TO DO: An exact restatement of the data below, with the pictures removed, is the required answer.

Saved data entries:
☆ ☆ ☆

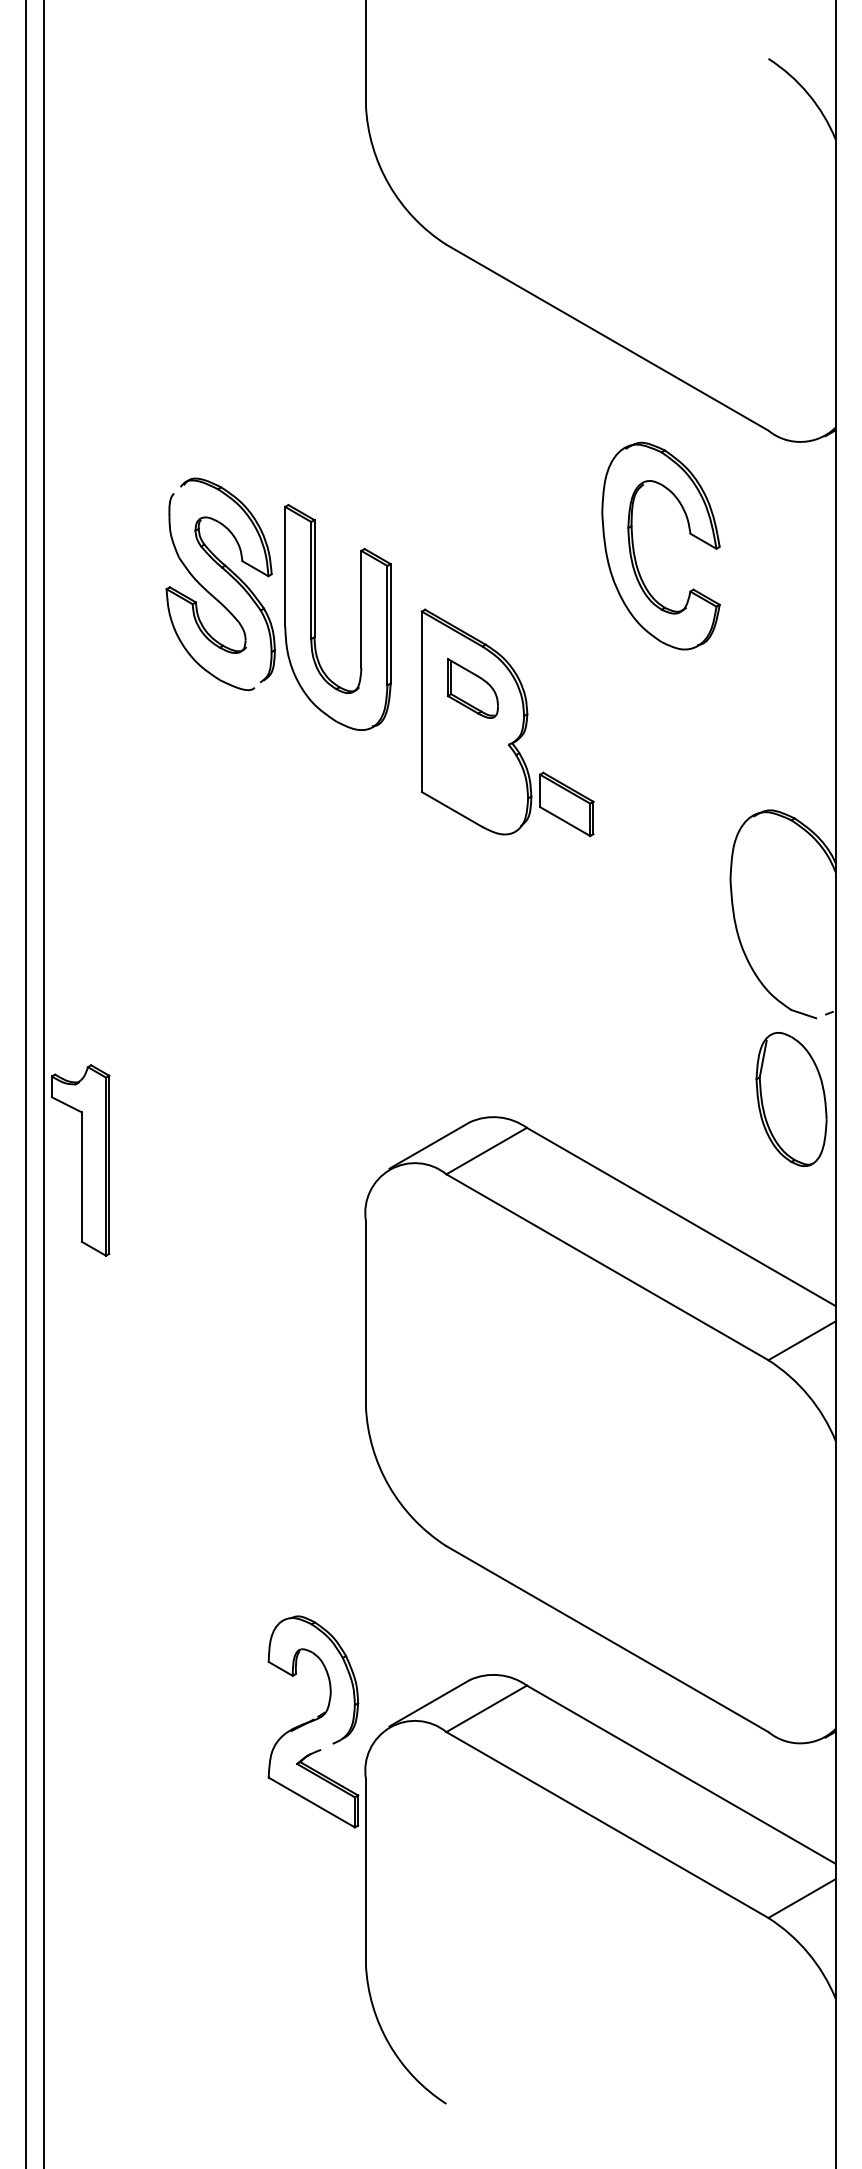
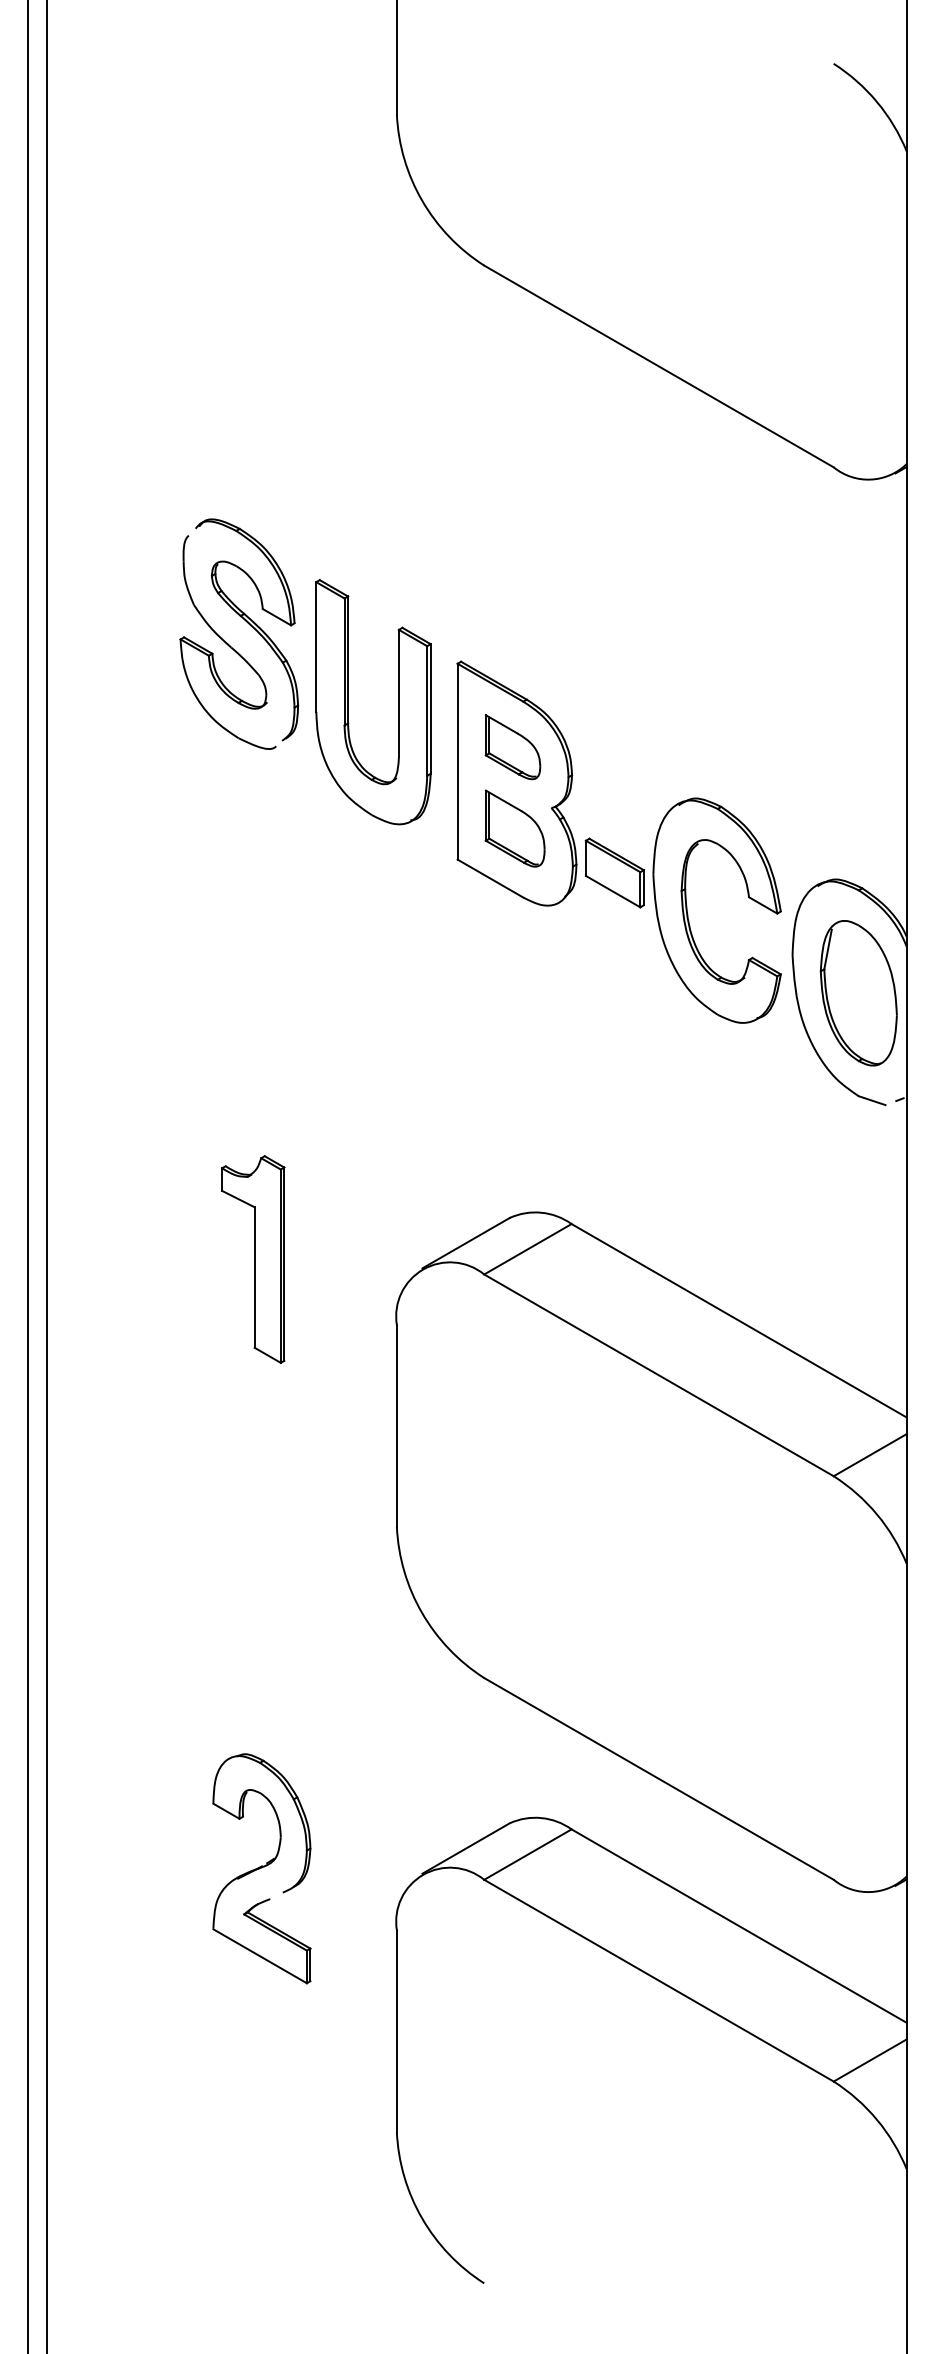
part: (634, 549) -> (688, 914), moved
part: (314, 617) -> (348, 702), moved
part: (474, 763) -> (514, 828), added
part: (791, 1099) -> (858, 993), moved
part: (80, 1160) -> (253, 1259), moved
part: (313, 1721) -> (261, 1868), moved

☆ ☆ ☆

RESPONSE AREA:
part: (634, 549) -> (688, 914), moved
part: (314, 617) -> (348, 702), moved
part: (474, 763) -> (514, 828), added
part: (791, 1099) -> (858, 993), moved
part: (80, 1160) -> (253, 1259), moved
part: (313, 1721) -> (261, 1868), moved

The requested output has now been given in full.